Transportation Secretary Elizabeth Dole, speaking yesterday beneath a water-stained white granite arch in front of the station, said the money will be used over the next five years to turn Union Station into what it was before the government got involved--"a living building, alive and vibrant with people."
When Congress first got involved with the station in 1968, former Rep. Kenneth J. Gray (D-Ill.) promised on the floor of the House of Representatives that "the proposal we bring to you today will not require one cent of taxpayer's money . . . "
But with yesterday's pledge of $70 million, the total commitment of federal money at Union Station--turning it from train terminal to National Visitor Center and back to a train terminal, while building an as-yet uncompleted parking garage--comes to $258 million. It was built 75 years ago at a cost of $21 million.
As a kind of step-child of Congress and the federal government, the station was the victim of wishful thinking by members of Congress, of huge cost overruns and of bureaucratic infighting between the departments of Transportation and Interior.
The station, after its conversion to the National Visitor Center, had a "pit" dug in its main waiting room to create a slide show theater. The slide show was unsuccessful and the pit, which cost $1.6 million and was widely condemned as damaging to the building's architectural integrity, was closed five years ago.
Federal Railroad Administrator Robert W. Blanchette said yesterday the pit will be covered over and the station's main waiting room once again will be furnished with seats. "You will never see the pit again," he proclaimed.

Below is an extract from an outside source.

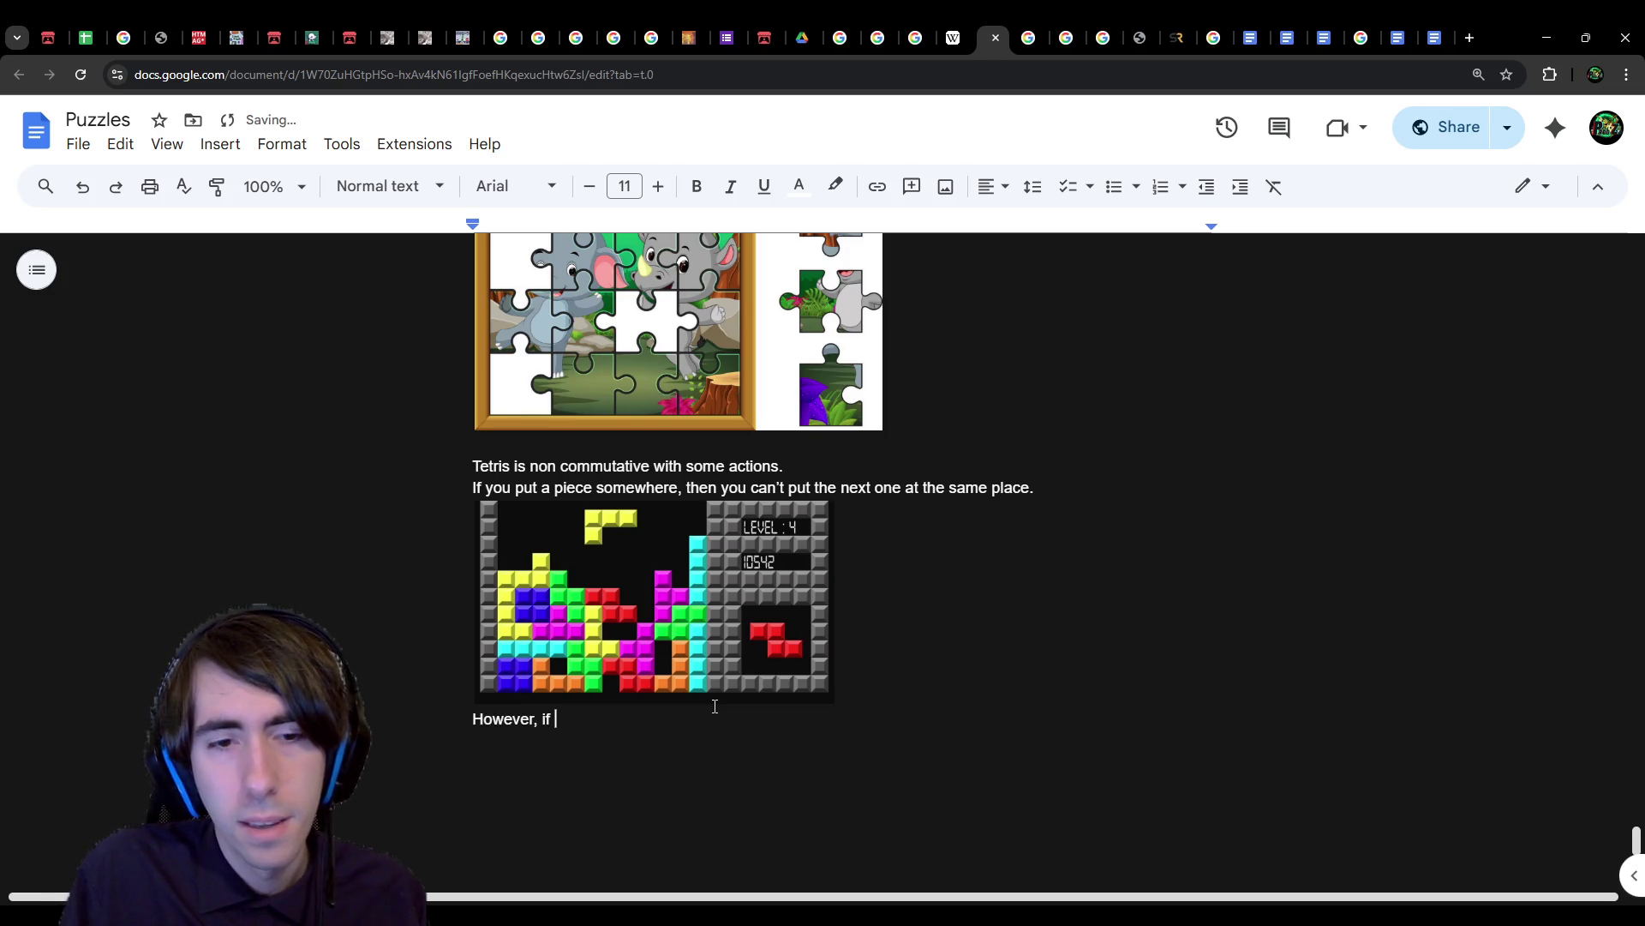
text(you plan to put)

The station's leaky roof, from which large chunks of plaster began falling two years ago, forced the station to be closed for safety reasons in February of 1981. The leaky roof was ignored in the early 1970s, as the government elaborately renovated the interior of the station at a cost of $9.1 million. Water intrusion has destroyed most of that renovation work. The U.S. Park Service, at a cost of $9.7 million, is still fixing the roof and will not be finished with the job until late 1984.
Officials who gathered at the station chose not to speak of the building's history. Instead, proclaiming new optimism, they spoke of the future.

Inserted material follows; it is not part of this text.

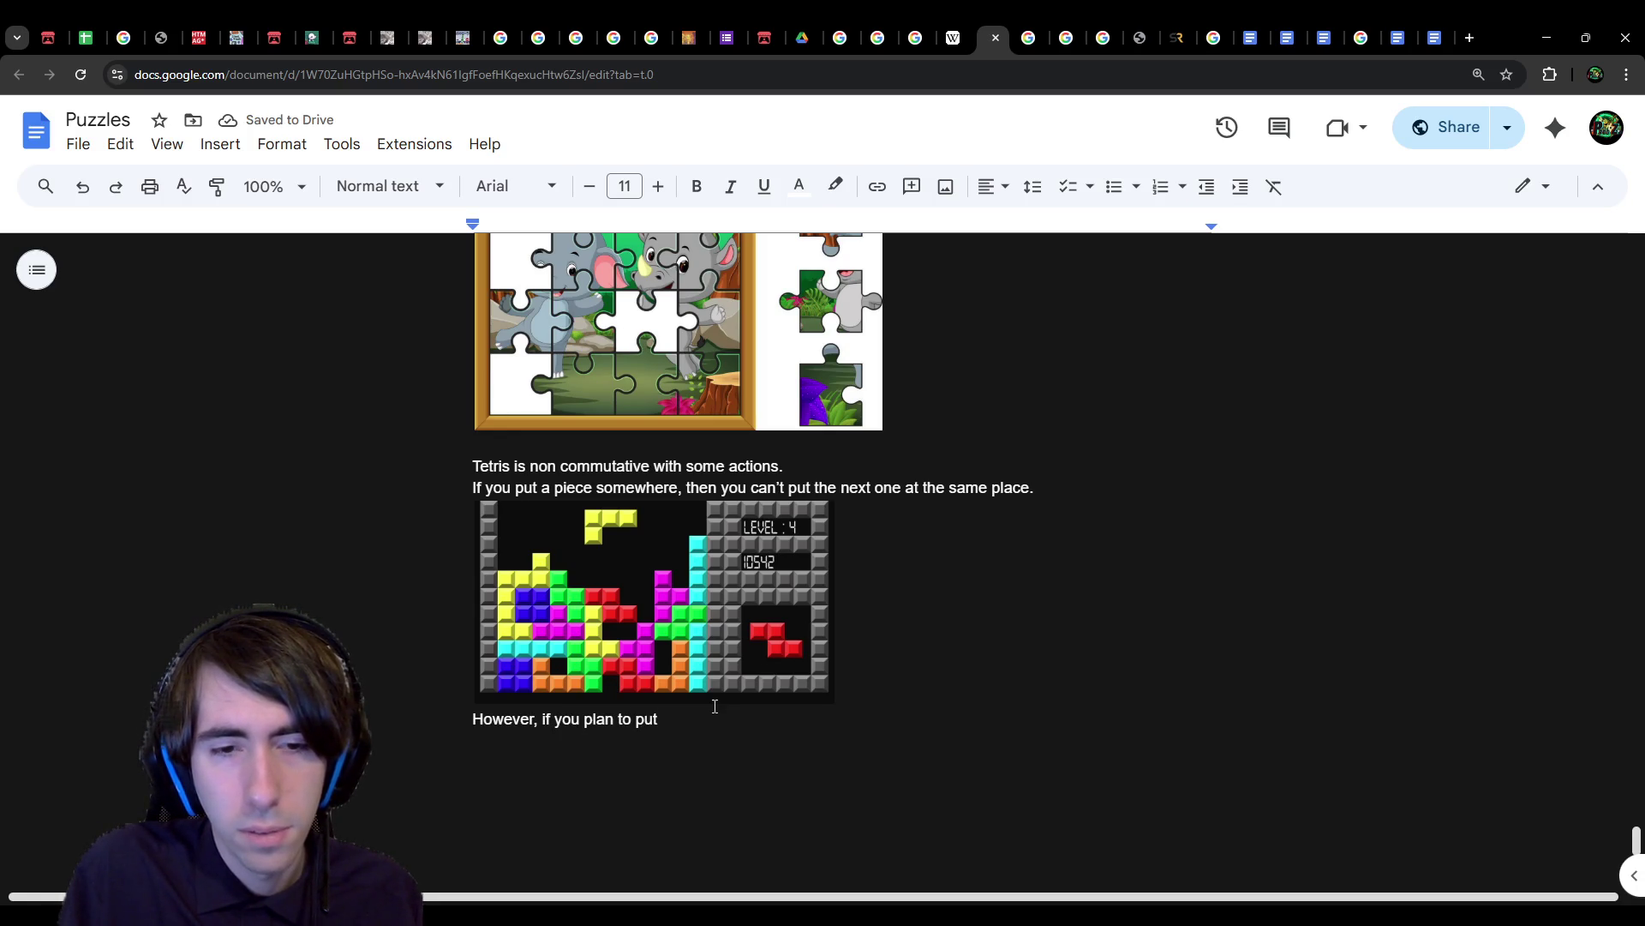
key(ctrl+BackSpace)
key(ctrl+BackSpace)
key(ctrl+BackSpace)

"With this agreement we are preserving an historic structure, we are restoring the building to its original transportation purpose, and we are providing Washington with a new commercial center with exciting economic potentials," said Dole, who is the ninth secretary of transportation to wrestle with the issue.
"This is a great day for Amtrak," said W. Graham Claytor Jr., the fourth president of Amtrak to covet a restored Union Station as the southern end of the Northeast Corridor train line.
"It's time to get an eyesore in the nation's capital in shape," said Mayor Marion Barry, who has pledged $40 million of previously appropriated federal highway construction funds for the uncompleted parking garage behind the station.
The 1,296-car garage, left to rust in the early 1970s because of cost overruns, is expected to be completed in three years, according to Dole.
The $70 million from Amtrak and DOT also is previously appropriated money available because of savings on other construction projects and from other sources.
The station will be open to the public in 1988, according to FRA administrator Blanchette. He said it soon will be leased to a developer who will help transform the station into a "marketplace" similar to Harborplace in Baltimore or Faneuil Hall Marketplace in Boston.
Before the station is reopened, the so-called "replacement station" now used by train passengers will be destroyed. Tracks will be returned to the station's concourse "so passengers don't have to walk a long distance to the trains," Dole said.
Once the building is renovated for a developer, Dole said, "the private sector will take over. The DOT will continue to oversee the building, but then it will become a showcase of the Reagan administration's faith in private sector initiatives."
Among all the hopeful proposals mentioned yesterday by officials, who stood near a "Closed For Safety Reasons" sign on the station's front door, the one that most immediately will affect train passengers is a plan to construct a new walkway to the trains. The walkway, costing between $200,000 and $300,000, will allow passengers to reach the trains without walking 400 feet around the outside of the closed granite building.